Saturday, December 19, 2009

Quebec has always been at the forefront of LGBT equality, and this only goes to further their forward thinking that puts them way ahead of the rest of North America, and more in parallel with European acceptance.

The government of Quebec has studied the problem of homophobia for years and is now poised to implement new policies to move beyond "tolerance" and toward "acceptance."

Quebec Justice Minister Kathleen Weil was cited in a Dec. 11 Montreal Gazette article as saying that the aim of the program was to promote societal, as well as legal, equality. Homosexuality as decriminalized in Canada four decades ago, but homophobic attitudes persist.

Despite decades of gains for GLBT Canadians, "sexual diversity is still widely misunderstood," Quebec Premier Jean Charest writes in his introductory remarks to the newly published Quebec Policy Against Homophobia. "Cultures and mindsets remain
marked by homophobic prejudice and sentiment. In families, schools and workplaces, it is not unusual for individuals to face rejection, bullying, and even violent behavior triggered by homophobia.
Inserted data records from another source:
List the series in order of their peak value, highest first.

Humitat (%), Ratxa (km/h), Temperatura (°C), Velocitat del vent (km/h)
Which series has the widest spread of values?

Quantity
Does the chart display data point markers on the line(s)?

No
This, in turn, forces them to keep their sexual orientation a secret in order to avoid social disapproval."

Charest’s commentary continues, "An inclusive society such as ours must take the necessary steps to combat homophobic attitudes and behavior patterns, and move towards full acceptance of sexual diversity. By introducing this Québec policy against homophobia, the government hopes to trigger a firm commitment, by institutions and the general population, to fight all forms of homophobia. The policy sets out the government’s goal of removing all the obstacles to full recognition of the social equality of the sexual minorities, at all levels of society. The message is clear: our society has everything to gain from accepting sexual diversity and fighting intolerance."

The new policies are based on the findings of a 2007 report looking into the prevalence of homophobia in Quebec’s schools, workplaces, and medical care facilities, an Aug. 16 Canadian Press article reported. That report found that GLBT youth were particularly hard hit by homophobia, with a suicide rate of up to sixteen times greater than straight youth.

"Minorities are often confronted with obstacles, obstacles that stop them from reaching their full potential as human beings," Weil said. "Society can’t afford that, can’t afford to lose these great people."

The next step is the development of a pan-ministerial committee that will create a comprehensive "action plan," the article said, which is expected to take another year. After final evaluations, the plan will be put into effect.

"By creating this policy, we need the adherence of the community at large," Weil said.

Gai Écoute crisis phone line chair Laurent McCutcheon told the Montreal Gazette that although Quebec was at the vanguard of GLBT equality, society was still only at the point of "tolerance" for gays and lesbians and their families. "What we are seeking is acceptance," said McCutcheon.